I went back over to watch the kids and, apparently, they got Eli a substitute soccer ball and they started playing a game. They set up some little orange cones, and the kids had to kick them over with the soccer ball. Eli was quite good at this. If he missed with the ball, he just kicked the cone over with his foot. Way to go, sweetie! Or if he spotted a cone that wasn’t knocked over, he grabbed the soccer ball, carried it over and placed it right in front of the cone, and then kicked it down. Apparently, the shouts of “Don’t use your hands,” meant nothing to him.

I was taking pictures while standing next to a couple of dads who were busy shouting directions at their kids. I immediately felt sorry for these kids. They are four! And the two dads were shouting at them sternly about how to kick the ball and not to use their hands. I wanted to go kick these men in the knees!

After practice was over, I went up to Derek, the “teacher,” and (I think kindly) explained that we weren’t leaving the field until Eli got his soccer ball. He went over and consulted with the British guy and finally we got the soccer ball.
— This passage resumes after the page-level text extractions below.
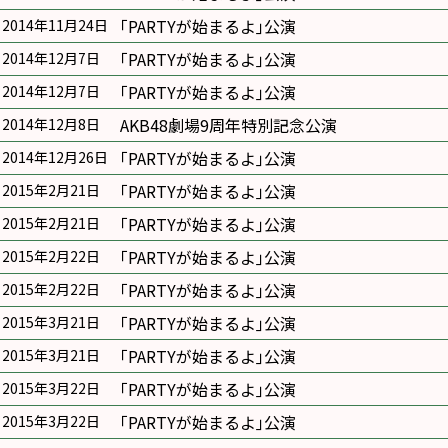
｢PARTYが始まるよ｣公演
2014年11月24日
｢PARTYが始まるよ｣公演
2014年12月7日
｢PARTYが始まるよ｣公演
2014年12月7日
AKB48劇場9周年特別記念公演
2014年12月8日
｢PARTYが始まるよ｣公演
2014年12月26日
｢PARTYが始まるよ｣公演
2015年2月21日
｢PARTYが始まるよ｣公演
2015年2月21日
｢PARTYが始まるよ｣公演
2015年2月22日
｢PARTYが始まるよ｣公演
2015年2月22日
｢PARTYが始まるよ｣公演
2015年3月21日
｢PARTYが始まるよ｣公演
2015年3月21日
｢PARTYが始まるよ｣公演
2015年3月22日
｢PARTYが始まるよ｣公演
2015年3月22日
When we walked to the car, I noticed how dirty we all were. It was still raining lightly, and during the soccer lesson, a guy was mowing the grass. Eli was pretty much covered in grass, as was I from the ankle down. I tried to wipe him off with baby wipes the best I could, but it didn’t help much as my car and the foyer in the living room are now covered in grass.

Tomorrow, I’m bringing a towel. Hopefully the guys will be more organized on Day 2. And I certainly hope it’s not still raining!

1 comment:

Andi said...

I think you rock, I'm sorry but for $65 rain or shine you should get every inch of the experience that you paid for. If I were in that position I'd have done the same.